── Passage

Client Agreement: Listed Non-Discretionary

By my electronic acceptance of this agreement I, the Client, hereby authorise PKF CAPITAL MARKETS (SEYCHELLES) LIMITED (“PKF Capital”) to manage my investments on a non-discretionary basis, as set out in the schedules that are attached to this mandate. This mandate and the attached schedules constitutes a mandate as contemplated in the Rules (“Rules”) of Trop-x, the Seychelles Securities Exchange (“Trop-x”) and the Seychelles Securities Act 2007 (SSA). To enable PKF Capital to give effect to this authority, I wish to record that:

  1. PKF Capital is hereby appointed as my duly authorised agent to purchase, sell and enter into any transaction on my behalf, in accordance with this mandate, in respect of the following:
    • 1.1 listed securities and financial instruments;
    • 1.2 warrants, in relation to which I fully understand and acknowledge the risks; and
    • 1.3 Investments similar to or related to any of the foregoing or contemplated in the applicable legislation

  2. PKF Capital is hereby authorised to retain in safe custody all listed securities on my behalf and for my benefit subject to the applicable legislation, in particular, the Rules.
  3. Unless otherwise specified in writing by me:
    • 3.1 I warrant that I am the beneficial owner of all such investments as I may deliver or cause to be delivered to PKF Capital in terms of this mandate and that the investments are not subject to any lien or charge and that they shall remain free of any such lien or charge while they are held by PKF Capital in safe custody and are capable of good delivery;
    • 3.2 all investments other than cash and bearer instruments kept in safe custody by PKF Capital in terms of this mandate shall be registered in my name as the beneficial owner and held on my behalf and for my benefit with the Seychelles Licensed Securities Facility. Bearer instruments are not capable of being so registered;

  4. I agree that I will be responsible for the payment of any penalty imposed by the settlement authority where I was at fault for causing a failed trade. A failed trade is a transaction in uncertificated securities, which fails to settle on the settlement date. I undertake to abide by the material obligations of buyers and sellers of listed uncertificated securities in terms of the Rules, the provisions of which I declare myself to be fully acquainted.
    • 5.1 My investments comprising listed uncertificated securities shall be held by PKF Capital in safe custody, reflected as an electronic entry in a central depository or electronic scrip or nominee registry as approved by Trop-x and subject to any applicable legislation, the terms of this mandate.
    • 5.2If PKF Capital is not an account holder in such depository or registry, PKF Capital shall be entitled to electronically enter my investments in the depository or registry through an account holder of its choice.

────
── Extracted records

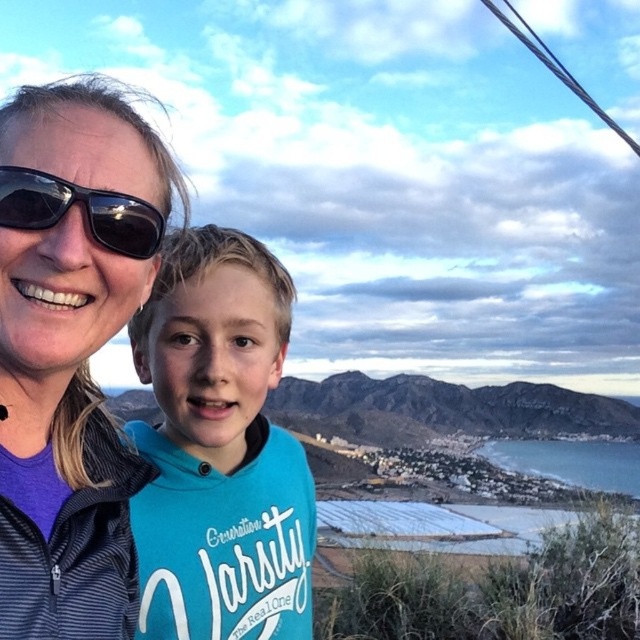
You are a photographer trying to capture the perfect shot of the teal jersey at center in the coastal landscape. Given the coordinates provided, where should you position your camera relative to the two people in the foreground to ensure the jersey is centered in your frame?

The teal jersey at center is located at coordinates point (220, 449). To center it in your frame, position your camera so that the jersey aligns with the center point of your viewfinder or screen, which corresponds to the given coordinates.

In the scene shown: You are a photographer trying to capture a photo of both the matte black jacket at upper left and the teal jersey at center. Based on their positions, which one would appear larger in your camera viewfinder?

The matte black jacket at upper left appears larger in the camera viewfinder because it is closer to the viewer than the teal jersey at center.

You are taking a photo of the two people in the scene. The matte black jacket at upper left and the black plastic sunglasses at upper left are both in the frame. If you want to ensure both items are fully visible, which item requires more space horizontally in the photo?

The matte black jacket at upper left requires more space horizontally in the photo because its width is larger than the black plastic sunglasses at upper left.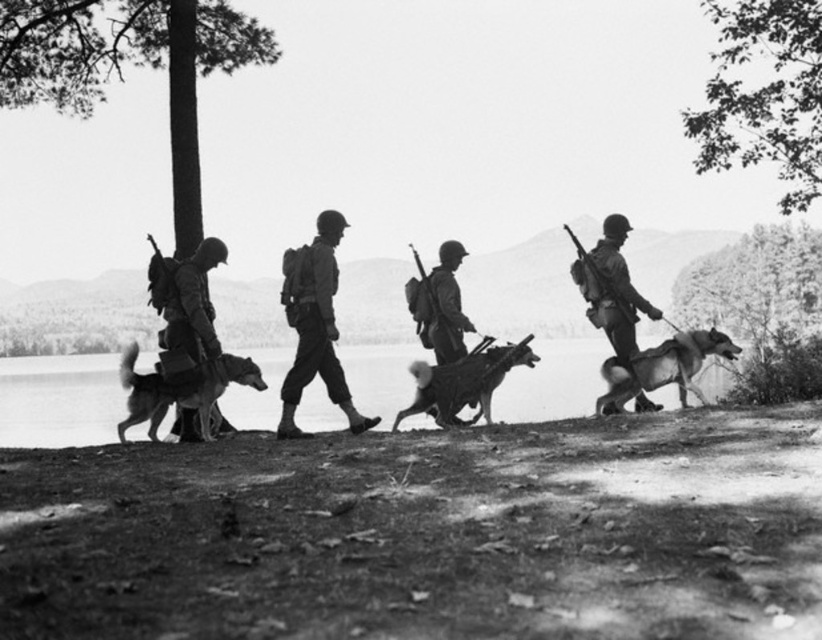
Between matte black uniform at center and brushed metal helmet at left, which one is positioned lower?

matte black uniform at center

Describe the element at coordinates (315, 324) in the screenshot. I see `matte black uniform at center` at that location.

Between point (344, 378) and point (156, 273), which one is positioned behind?

Positioned behind is point (344, 378).

Find the location of a particular element. The width and height of the screenshot is (822, 640). matte black uniform at center is located at coordinates (315, 324).

Is brushed metal helmet at left shorter than metallic helmet at center?

Yes, brushed metal helmet at left is shorter than metallic helmet at center.

Is brushed metal helmet at left positioned at the back of metallic helmet at center?

That is False.

What do you see at coordinates (185, 301) in the screenshot? Image resolution: width=822 pixels, height=640 pixels. I see `brushed metal helmet at left` at bounding box center [185, 301].

Find the location of a particular element. Image resolution: width=822 pixels, height=640 pixels. brushed metal helmet at left is located at coordinates (185, 301).

Describe the element at coordinates (181, 390) in the screenshot. I see `smooth fur dog at center` at that location.

What do you see at coordinates (181, 390) in the screenshot? Image resolution: width=822 pixels, height=640 pixels. I see `smooth fur dog at center` at bounding box center [181, 390].

You are a GUI agent. You are given a task and a screenshot of the screen. Output one action in this format:
    pyautogui.click(x=<x>, y=<y>)
    Task: Click on the smooth fur dog at center
    This screenshot has height=640, width=822.
    Given the screenshot: What is the action you would take?
    pyautogui.click(x=181, y=390)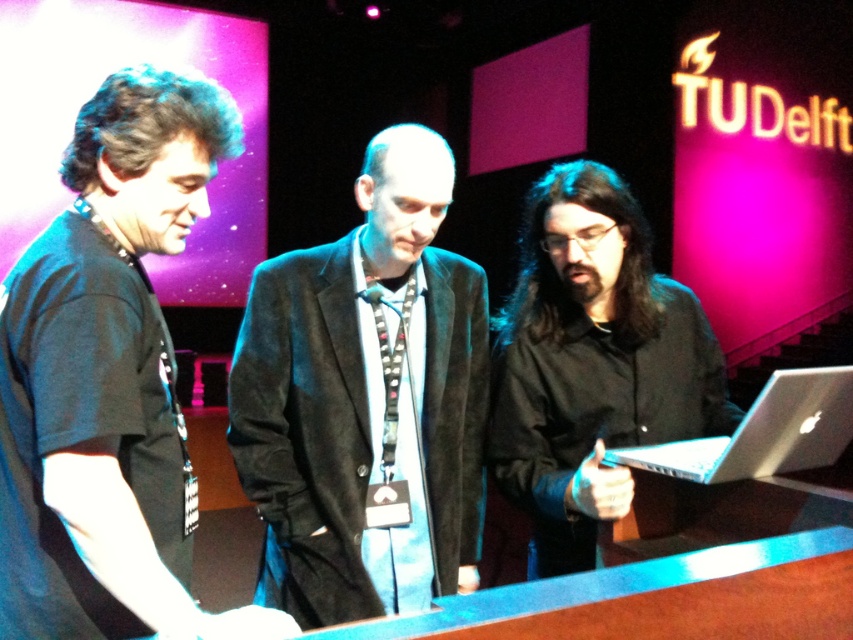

────

List of tasks ▸
a: Copy out everything in the client agreement from "4. I agree that" down to "be fully acquainted.".
b: How does the client agreement define a failed trade?
The records can be left aside.

Answers for the tasks ▸
a:
4. I agree that I will be responsible for the payment of any penalty imposed by the settlement authority where I was at fault for causing a failed trade. A failed trade is a transaction in uncertificated securities, which fails to settle on the settlement date. I undertake to abide by the material obligations of buyers and sellers of listed uncertificated securities in terms of the Rules, the provisions of which I declare myself to be fully acquainted.

b: A failed trade is a transaction in uncertificated securities that fails to settle on the settlement date.